Explanation Regularization (Right for Right Reasons, RRR) is a model-level mitigation (Ross et al. 2017) that penalizes input gradients on shortcut regions during training. The model is discouraged from relying on irrelevant features for predictions.

Reference

Ross, A. S., Hughes, M. C., & Doshi-Velez, F. (2017). Right for the Right Reasons: Training Differentiable Models by Constraining their Explanations.
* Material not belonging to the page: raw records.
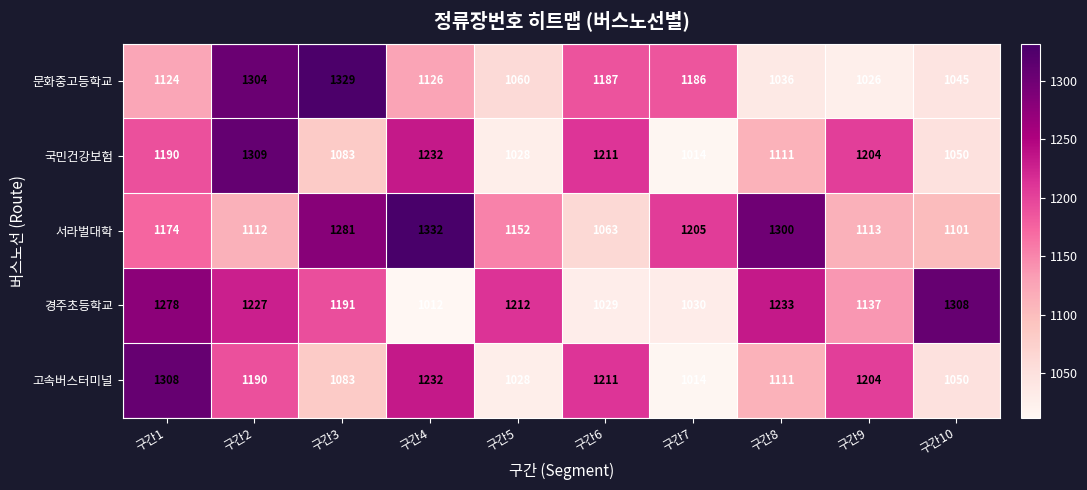

What is the spread (max minus min) of values at 구간5?

184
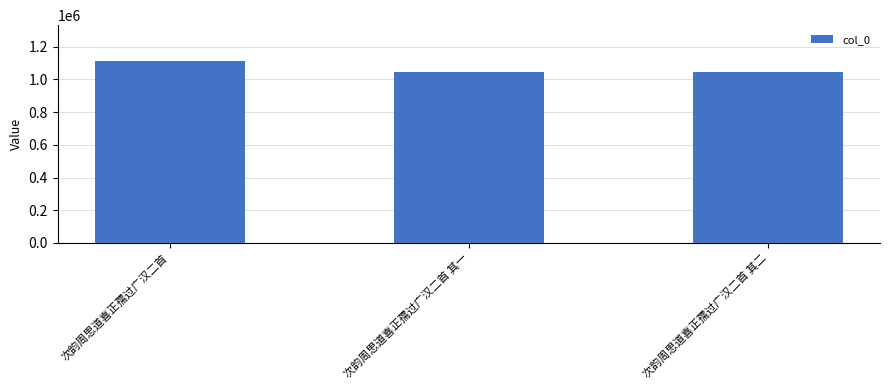

What position from the left is 次韵周思道喜正孺过广汉二首 其二?

3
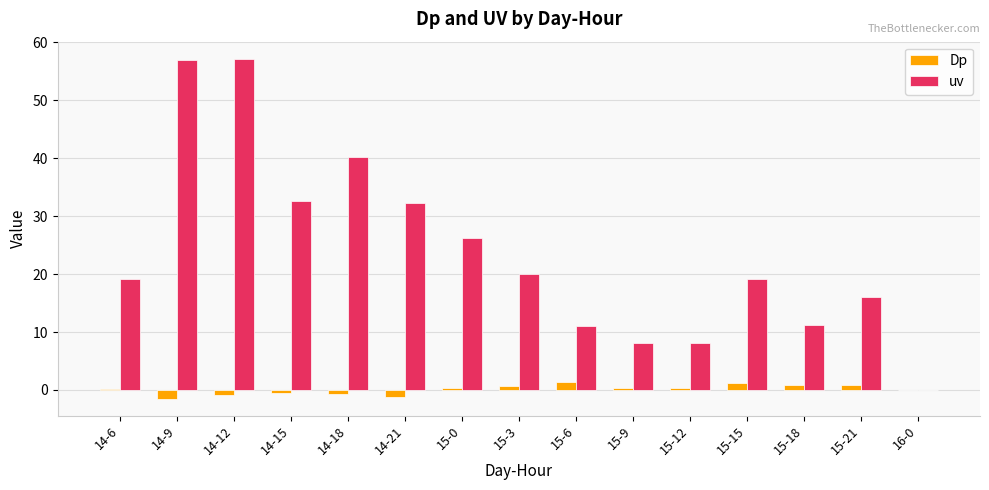

What is the total value across all series at 15-0?

26.6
IJCAI 2017. arXiv:1703.03717

What It Does

  • Input: PyTorch model, images, task labels, shortcut masks (or heatmap file).
  • Training: For each batch, compute task loss (cross-entropy) plus a penalty on input gradients weighted by the shortcut mask: L = L_task + λ * Σ(mask ⊙ (∂log p(y|x)/∂x)²).
  • Output: Fine-tuned model checkpoint (.pt).

Requirements

  • PyTorch (already a dependency of shortcut-detect).
  • Model must be differentiable end-to-end.
  • Shortcut regions must be identified (e.g., via GradCAM, expert annotation).

Basic Usage

from shortcut_detect import ExplanationRegularization
import torch
import numpy as np

# model, images (N,C,H,W), labels (N,), shortcut_masks (N,H,W) with 1=shortcut
model = ...
images = torch.randn(32, 3, 224, 224)
labels = np.array([0, 1] * 16)
masks = np.random.rand(32, 224, 224)  # 1 where shortcut

rrr = ExplanationRegularization(
    lambda_rrr=1.0,
    lr=1e-4,
    n_epochs=10,
    batch_size=8,
    head="logits",
    random_state=42,
)
rrr.fit(model, images, labels, masks)
# model is updated in-place

Parameters

  • lambda_rrr: Weight for gradient penalty (default 1.0).
  • lr: Learning rate (default 1e-4).
  • n_epochs: Training epochs (default 10).
  • batch_size: Batch size (default 8).
  • head: How to extract logits from model output, e.g. "logits" or 0 (default "logits").
  • random_state: Seed for reproducibility.

Workflow

  1. Run detection (e.g., GradCAM mask overlap) to identify shortcut regions.
  2. Create shortcut masks (1 on shortcut, 0 elsewhere).
  3. Fit ExplanationRegularization with model, images, labels, and masks.
  4. Use the fine-tuned model for inference.

When to Use

  • GradCAM or SpRAy indicates the model attends to shortcut regions.
  • You have model access and can fine-tune.
  • You want to steer the model toward the right features without retraining from scratch.